A California budget deal announced this week would provide state-funded health care coverage to children living in the U.S. illegally, making the state the first in the nation to do so.
The deal between Gov. Jerry Brown and legislative leaders would cover about 170,000 immigrants 18 and under and is expected to easily pass the state Senate and Assembly.
It would cost taxpayers an additional $40 million beginning in May 2016, and an estimated $132 million annually after the first year, according to the LA Times.
“The fact is that illegal immigrants cost about $60 billion a year—that is they receive $60 billion more in government benefits than they pay in taxes,” said Robert Rector, a senior research fellow on poverty and the U.S. welfare system for The Heritage Foundation. “The California action will simply make that tax higher.”
The health care provision is part of a $115.4 billion budget agreement for California’s upcoming fiscal year. Proponents of the expanded health care spending find it necessary due to federal inaction.
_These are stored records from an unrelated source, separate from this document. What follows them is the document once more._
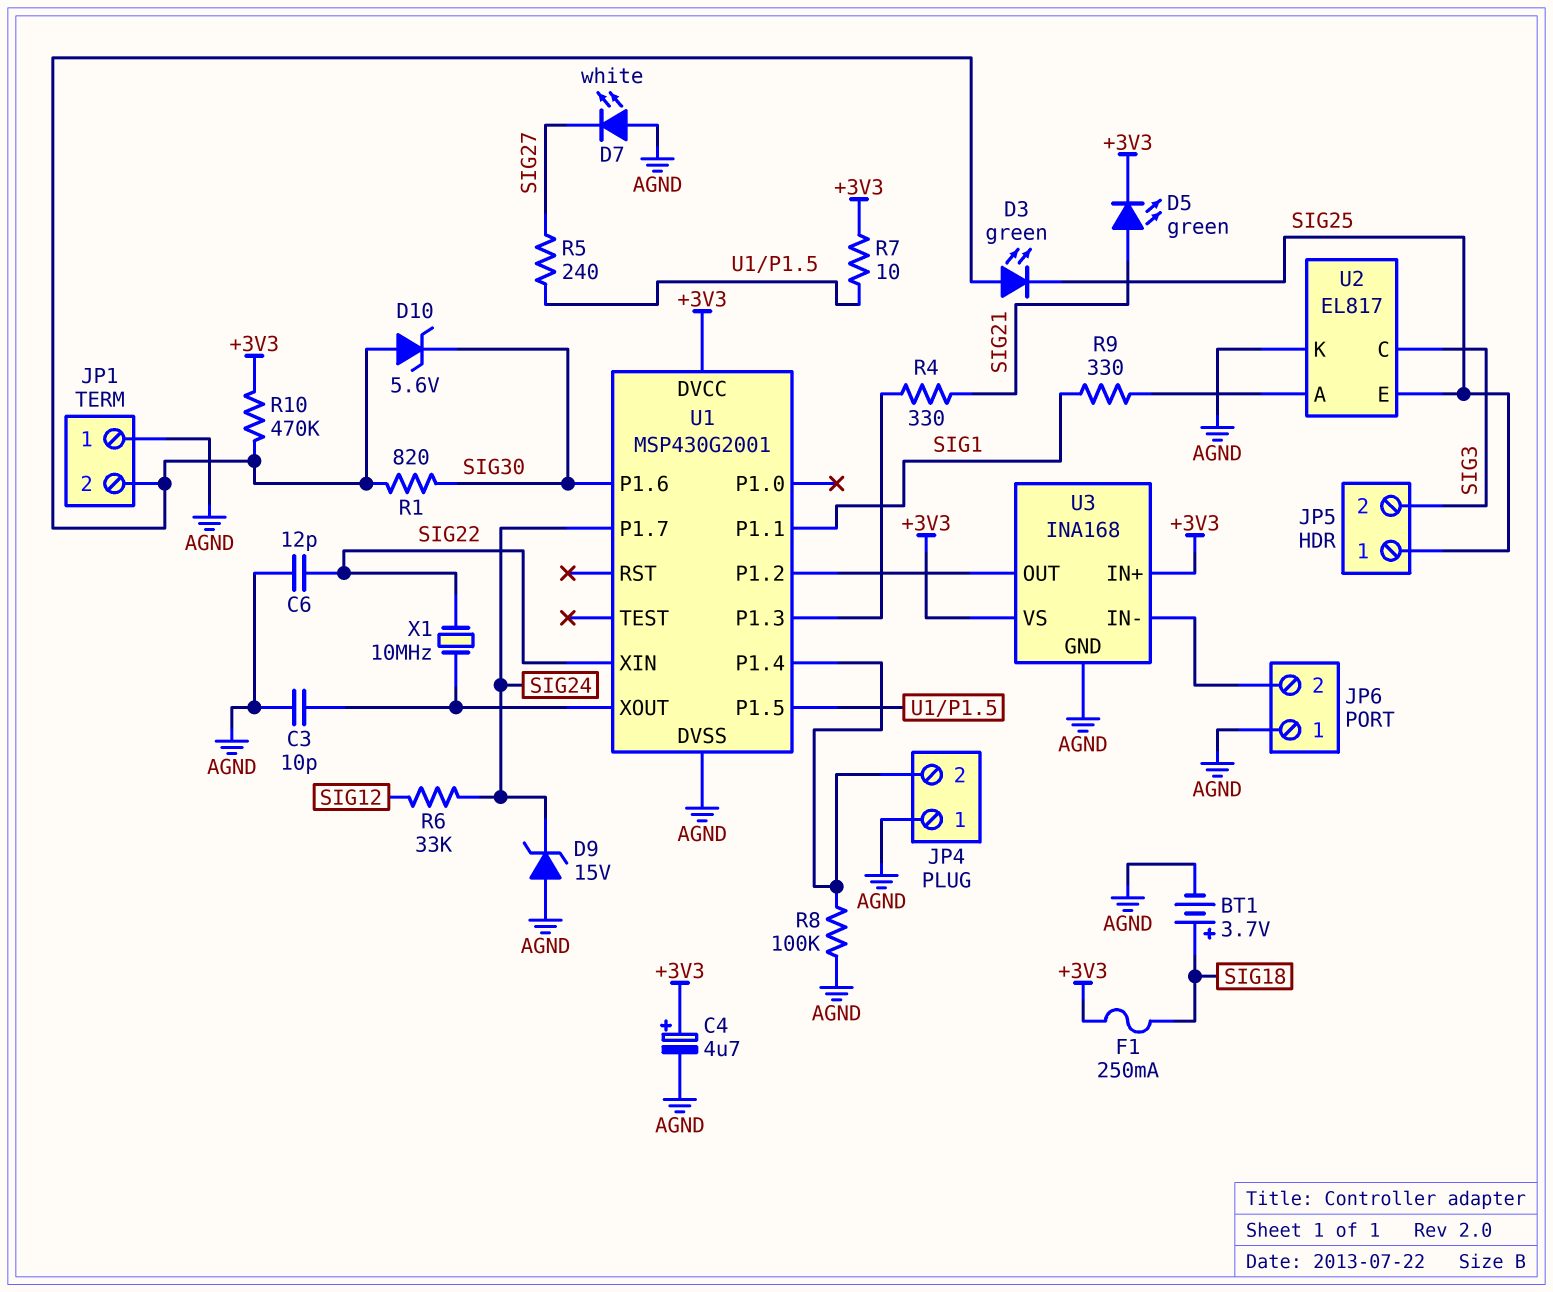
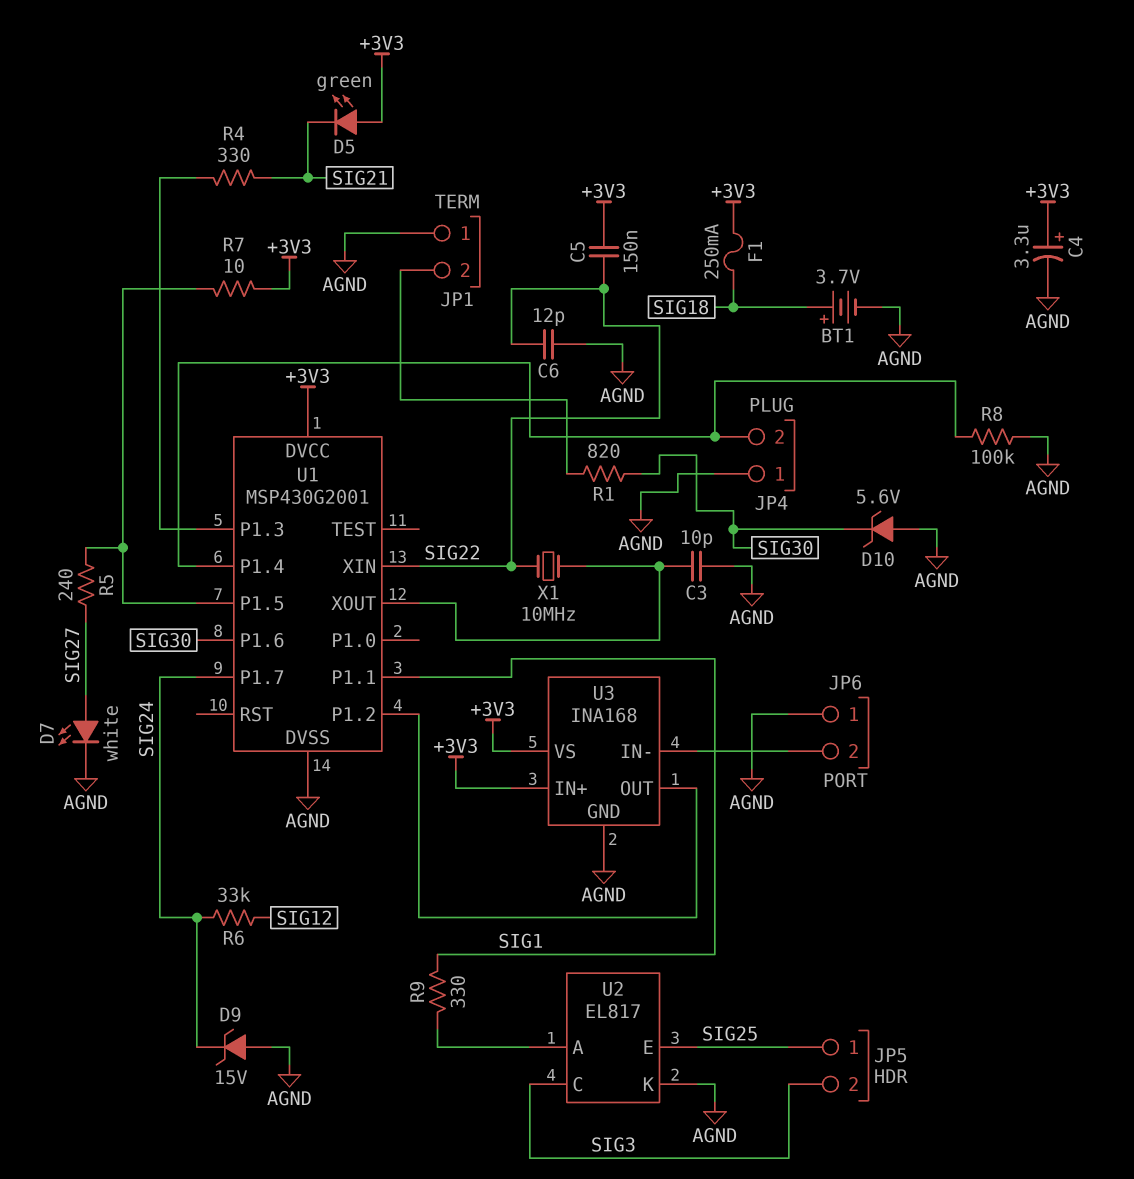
C4: 4.7uF (plus +3V3, minus AGND) -> 3.3uF (plus +3V3, minus AGND)
C5: none -> 150nF (+3V3, SIG22)
D3: LED green (A JP1/2, K SIG25) -> none
D5: LED green (A SIG21, K +3V3) -> LED green (A +3V3, K SIG21)
D7: LED white (A AGND, K SIG27) -> LED white (A SIG27, K AGND)
D10: zener 5.6V (A JP1/2, K SIG30) -> zener 5.6V (A AGND, K SIG30)
R10: 470k (+3V3, JP1/2) -> none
“While Washington dithers because they can’t get things done, we need immigration reform,” said state Senate leader Kevin de León. “The reality is many of these children, and they are children, require some kind of health care and they receive it in the emergency room.”
Republicans argue the health care expansion will not actually improve access for illegal immigrants because so few doctors accept Medi-Cal, the state’s Medicaid program, according to the Associated Press.
California boasts some of the nation’s most generous laws regarding illegal immigrants, including its 2014 decision to allow those in the U.S. illegally to apply for driver’s licenses.
“With this budget, we’re saying that immigrants matter, irrespective of who you are or where you’re from,” de León told the LA Times.
In addition to increased health care spending, the proposed budget gives billions of dollars to state public schools and universities, provides more than $200 million in funding for preschool and child care and allots $380 million in tax credits for the poor, according to the LA Times.
Brown called the budget “sound and well-thought-out” while Republicans in the legislature argued it could force increased taxes on gas, cigarettes and health care.